Id. at 494-95 (emphasis added). This passage makes clear that while the Wisconsin Court of Appeals found the nontestimonial evidence against Jensen sufficient to support the jury’s verdict, this was not the basis of its harmlessness finding. Instead, the court “move[d] on” to conclude that the admission of Julie’s testimonial statements was harmless because the statements were duplicative of other, untainted corroborative evidence. Cf. Delaware v. Van Arsdall, 475 U.S. 673, 684, 106 S.Ct. 1431, 89 L.Ed.2d 674 (1986) (“Whether such an error is harmless in a particular case depends upon a host of factors.... These factors include ... whether the testimony was cumulative, [and] the presence or absence of evidence corroborating or contradicting the testimony of the witness on material points.... ”). As the Wisconsin court stated in concluding its harmlessness analysis, “[t]he sine qua non is that the testimonial statements provided nothing significant beyond the properly admitted nontestimonial statements.” Jensen II, 794 N.W.2d at 499. And as the court reiterated in concluding its opinion: “the State has proven beyond a reasonable doubt that any error complained of did not contribute to the verdict obtained.” Id. at 504; cf. Chapman, 386 U.S. at 24, 87 S.Ct. 824 (“[B]efore a federal constitutional error can be held harmless [on direct appeal], the court must be able to declare a belief that it was harmless beyond a reasonable doubt.”).
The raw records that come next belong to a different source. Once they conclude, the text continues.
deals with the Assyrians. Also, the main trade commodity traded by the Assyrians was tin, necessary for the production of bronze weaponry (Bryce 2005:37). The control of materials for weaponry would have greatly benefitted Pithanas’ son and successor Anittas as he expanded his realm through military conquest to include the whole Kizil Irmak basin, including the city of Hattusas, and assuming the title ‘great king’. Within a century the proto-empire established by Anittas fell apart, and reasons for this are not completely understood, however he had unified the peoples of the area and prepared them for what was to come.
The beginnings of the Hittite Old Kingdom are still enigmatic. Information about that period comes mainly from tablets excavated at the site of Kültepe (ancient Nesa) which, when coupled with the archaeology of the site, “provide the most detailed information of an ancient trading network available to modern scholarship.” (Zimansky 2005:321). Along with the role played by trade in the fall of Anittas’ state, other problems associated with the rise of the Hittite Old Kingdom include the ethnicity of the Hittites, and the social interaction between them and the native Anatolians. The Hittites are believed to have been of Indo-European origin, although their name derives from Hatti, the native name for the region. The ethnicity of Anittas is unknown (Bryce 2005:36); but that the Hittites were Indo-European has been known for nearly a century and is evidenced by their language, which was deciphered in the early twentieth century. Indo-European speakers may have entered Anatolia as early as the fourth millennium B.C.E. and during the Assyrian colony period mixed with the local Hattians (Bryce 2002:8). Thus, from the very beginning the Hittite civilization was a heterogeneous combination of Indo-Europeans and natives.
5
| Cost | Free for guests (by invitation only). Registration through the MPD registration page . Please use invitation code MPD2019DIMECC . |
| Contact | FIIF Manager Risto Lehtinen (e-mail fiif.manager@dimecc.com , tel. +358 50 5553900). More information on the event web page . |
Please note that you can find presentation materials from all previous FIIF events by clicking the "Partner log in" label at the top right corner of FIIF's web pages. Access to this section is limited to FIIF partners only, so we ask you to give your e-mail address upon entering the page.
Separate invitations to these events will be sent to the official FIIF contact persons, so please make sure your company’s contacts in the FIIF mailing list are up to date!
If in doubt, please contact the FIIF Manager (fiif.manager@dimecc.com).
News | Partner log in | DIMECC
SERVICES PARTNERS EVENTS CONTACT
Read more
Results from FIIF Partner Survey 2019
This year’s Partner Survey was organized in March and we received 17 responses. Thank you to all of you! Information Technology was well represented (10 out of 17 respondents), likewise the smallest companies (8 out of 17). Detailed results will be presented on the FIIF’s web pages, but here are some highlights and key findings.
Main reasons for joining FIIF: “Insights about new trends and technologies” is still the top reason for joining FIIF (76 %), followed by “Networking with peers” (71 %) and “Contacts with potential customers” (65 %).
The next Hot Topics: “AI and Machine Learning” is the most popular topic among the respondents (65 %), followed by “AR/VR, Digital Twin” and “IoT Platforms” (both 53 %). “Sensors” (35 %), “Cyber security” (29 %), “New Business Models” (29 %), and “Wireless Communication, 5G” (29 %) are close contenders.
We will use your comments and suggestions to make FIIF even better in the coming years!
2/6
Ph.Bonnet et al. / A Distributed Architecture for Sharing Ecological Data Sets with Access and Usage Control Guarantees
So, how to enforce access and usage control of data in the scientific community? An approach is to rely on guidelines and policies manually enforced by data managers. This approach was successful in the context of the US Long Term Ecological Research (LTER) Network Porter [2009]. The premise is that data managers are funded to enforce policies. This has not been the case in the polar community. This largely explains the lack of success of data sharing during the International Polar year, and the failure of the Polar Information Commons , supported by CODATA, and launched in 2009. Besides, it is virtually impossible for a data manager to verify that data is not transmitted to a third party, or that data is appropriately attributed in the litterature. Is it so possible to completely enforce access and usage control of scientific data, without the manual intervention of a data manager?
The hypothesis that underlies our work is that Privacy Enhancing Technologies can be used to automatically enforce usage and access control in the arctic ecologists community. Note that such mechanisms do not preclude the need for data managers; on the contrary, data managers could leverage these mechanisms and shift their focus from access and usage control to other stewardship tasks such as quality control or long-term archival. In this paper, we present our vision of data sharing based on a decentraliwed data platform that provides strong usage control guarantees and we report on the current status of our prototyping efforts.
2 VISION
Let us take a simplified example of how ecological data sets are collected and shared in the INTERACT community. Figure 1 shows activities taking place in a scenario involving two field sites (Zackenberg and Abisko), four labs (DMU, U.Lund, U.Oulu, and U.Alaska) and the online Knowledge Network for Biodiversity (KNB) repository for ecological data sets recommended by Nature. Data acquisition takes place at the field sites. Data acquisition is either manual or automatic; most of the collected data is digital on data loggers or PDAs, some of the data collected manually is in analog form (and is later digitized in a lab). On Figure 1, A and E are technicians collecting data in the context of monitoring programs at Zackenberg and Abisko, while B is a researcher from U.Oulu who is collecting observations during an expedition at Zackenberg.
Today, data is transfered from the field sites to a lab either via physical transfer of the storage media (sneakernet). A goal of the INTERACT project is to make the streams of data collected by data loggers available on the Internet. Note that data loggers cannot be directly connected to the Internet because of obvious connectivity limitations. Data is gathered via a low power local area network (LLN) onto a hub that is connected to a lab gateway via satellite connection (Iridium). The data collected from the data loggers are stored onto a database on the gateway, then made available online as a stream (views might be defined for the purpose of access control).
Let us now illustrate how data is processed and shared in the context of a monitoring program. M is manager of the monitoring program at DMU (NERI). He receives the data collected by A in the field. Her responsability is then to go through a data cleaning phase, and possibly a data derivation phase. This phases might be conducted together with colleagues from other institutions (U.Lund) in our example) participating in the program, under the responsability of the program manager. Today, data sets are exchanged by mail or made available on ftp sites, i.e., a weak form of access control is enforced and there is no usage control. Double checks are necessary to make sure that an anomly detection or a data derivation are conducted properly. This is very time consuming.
The Wisconsin Court of Appeals concluded that “even assuming the testimonial evidence of Julie’s letter and Julie’s statements to Kosman were inadmissible under the rules of evidence and the Sixth Amendment Confrontation Clause, we deem any error in admission harmless.” Jensen II, 794 N.W.2d at 499. Based on the duplicative nature of Julie’s testimonial statements and the overall strength of the prosecution’s case (even considering the defense evidence discussed by the majority), I am not convinced that the state court’s decision “ ‘was so lacking in justification that there was an error well understood and comprehended in existing law beyond any possibility for fairminded disagreement.’ ” Ayala, 135 S.Ct. at 2199 (quoting Richter, 562 U.S. at 103, 131 S.Ct. 770); cf. id. at 2198 (“There must be more than a ‘reasonable possibility’ that the error was harmful. The Brecht standard reflects the view that a ‘State is not to be put to th[e] arduous task [of retrying a defendant] based on mere speculation that the defendant was prejudiced by trial error; the court must find that the defendant was actually prejudiced by the error.’ ”) (quoting Brecht, 507 U.S. at 637, 113 S.Ct. 1710; Calderon v. Coleman, 525 U.S. 141, 146, 119 S.Ct. 500, 142 L.Ed.2d 521 (1998)). I would find that the decision of the Wisconsin Court of Appeals represented a reasonable application of control*913ling precedent. Accordingly, I would reverse the grant of habeas relief.